Et qu'avez-vous fait concrètement?
Nous avons commencé à nous réunir dans des lieux secrets et changeants. Mais ce n'était pas seulement à cause des médias: nous craignions d'être mis sur écoute. Il y avait même le soupçon, non confirmé, mais plausible, que la police fédérale mettait sur écoute notre salle de réunion.

Où se réunissait-on – à l'hôtel, dans des locaux privés?
Il s'agissait de locaux publics, comme une salle d'audience ou des salles de réunion dans une université. Une autre mesure contre les indiscrétions consistait à s'exercer au dialogue avec les journalistes qui nous posaient des questions dans des situations reconstituées. Car l'obligation de garder le secret n'est pas une simple lettre. Elle garantit que la CEP puisse remplir sa mission. Les ministères publics enquêtent également sans informer.

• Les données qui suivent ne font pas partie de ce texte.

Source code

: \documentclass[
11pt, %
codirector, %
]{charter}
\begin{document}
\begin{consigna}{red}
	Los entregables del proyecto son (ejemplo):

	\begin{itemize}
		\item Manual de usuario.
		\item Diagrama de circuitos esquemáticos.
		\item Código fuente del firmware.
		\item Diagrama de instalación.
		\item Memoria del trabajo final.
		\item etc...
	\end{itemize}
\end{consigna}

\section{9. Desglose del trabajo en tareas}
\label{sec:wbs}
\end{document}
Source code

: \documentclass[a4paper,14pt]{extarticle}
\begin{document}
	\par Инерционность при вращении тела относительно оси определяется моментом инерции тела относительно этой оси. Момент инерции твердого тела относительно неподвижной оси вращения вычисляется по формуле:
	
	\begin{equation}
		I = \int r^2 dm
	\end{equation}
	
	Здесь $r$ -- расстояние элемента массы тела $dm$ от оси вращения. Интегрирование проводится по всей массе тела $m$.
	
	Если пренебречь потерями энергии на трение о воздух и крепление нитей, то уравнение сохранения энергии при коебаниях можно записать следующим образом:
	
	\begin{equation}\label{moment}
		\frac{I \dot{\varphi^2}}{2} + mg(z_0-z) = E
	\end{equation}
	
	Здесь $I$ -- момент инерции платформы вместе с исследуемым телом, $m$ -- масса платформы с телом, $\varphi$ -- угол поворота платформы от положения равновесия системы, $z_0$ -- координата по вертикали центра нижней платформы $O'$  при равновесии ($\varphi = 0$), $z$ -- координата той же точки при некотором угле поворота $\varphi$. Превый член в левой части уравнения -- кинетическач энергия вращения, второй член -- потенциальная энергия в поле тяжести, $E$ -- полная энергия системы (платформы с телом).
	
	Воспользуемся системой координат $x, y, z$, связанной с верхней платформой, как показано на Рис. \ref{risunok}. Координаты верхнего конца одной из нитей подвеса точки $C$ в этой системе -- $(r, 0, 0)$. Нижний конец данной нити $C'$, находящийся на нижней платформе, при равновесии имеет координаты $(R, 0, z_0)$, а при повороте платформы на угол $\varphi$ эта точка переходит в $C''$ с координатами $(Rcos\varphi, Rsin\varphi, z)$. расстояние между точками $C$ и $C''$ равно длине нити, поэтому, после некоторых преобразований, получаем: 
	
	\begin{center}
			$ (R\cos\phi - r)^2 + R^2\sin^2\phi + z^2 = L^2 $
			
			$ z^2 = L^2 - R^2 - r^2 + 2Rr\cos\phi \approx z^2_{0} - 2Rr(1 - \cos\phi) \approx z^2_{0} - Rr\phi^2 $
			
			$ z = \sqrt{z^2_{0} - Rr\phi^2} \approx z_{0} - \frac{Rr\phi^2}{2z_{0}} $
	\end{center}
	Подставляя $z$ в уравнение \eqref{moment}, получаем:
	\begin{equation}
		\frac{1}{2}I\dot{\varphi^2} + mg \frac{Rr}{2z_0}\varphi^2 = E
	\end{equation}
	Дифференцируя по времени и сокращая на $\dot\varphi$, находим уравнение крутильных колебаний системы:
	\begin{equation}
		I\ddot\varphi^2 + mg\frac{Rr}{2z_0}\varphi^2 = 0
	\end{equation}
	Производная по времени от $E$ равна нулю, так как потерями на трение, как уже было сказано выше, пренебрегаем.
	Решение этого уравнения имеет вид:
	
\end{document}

Les personnes interrogées peuvent refuser de témoigner. Vous est-il arrivé de vous heurter à un refus?
Chez nous, le refus de fournir des informations n'était pas un problème, on a même parfois essayé de nous en transmettre. Le risque était plutôt que quelqu'un dise des contre-vérités. On nous a parfois gravement menti.

Et comment l'avez-vous découvert?
Une personne interrogée m'a avoué bien plus tard, après que tout était prescrit, qu'elle nous avait dit des mensonges. C'était un cas très grave qui n'a pas été révélé au grand jour.

Quel a été l'impact de votre CEP?
Nous avons émis de nombreuses recommandations, notamment pour la réforme du Ministère public de la Confédération. Elles ont toutes été reprises par le Parlement. Je peux très bien m'imaginer que la CEP de Credit Suisse fera également des suggestions, par exemple en ce qui concerne la surveillance des marchés financiers.

Le résultat de la CEP dans l'affaire Credit Suisse pourrait-il un jour servir de base à des revendications de droit civil?
Celles-ci existent déjà. Mais il est bien possible que l'on puisse aussi s'appuyer sur le rapport.

Vous avez obtenu la présidence en tant que représentant des socialistes. Aujourd'hui, avec Isabelle Chassot, c'est le Centre qui entre en jeu, ce que la concurrence – surtout l'UDC – critique violemment.
Chez nous, dès la première séance, on se fichait complètement de savoir qui était dans quel parti. Cette question est tellement exagérée! Si quelqu'un s'identifie à la tâche, il ne prend pas en compte les intérêts du parti.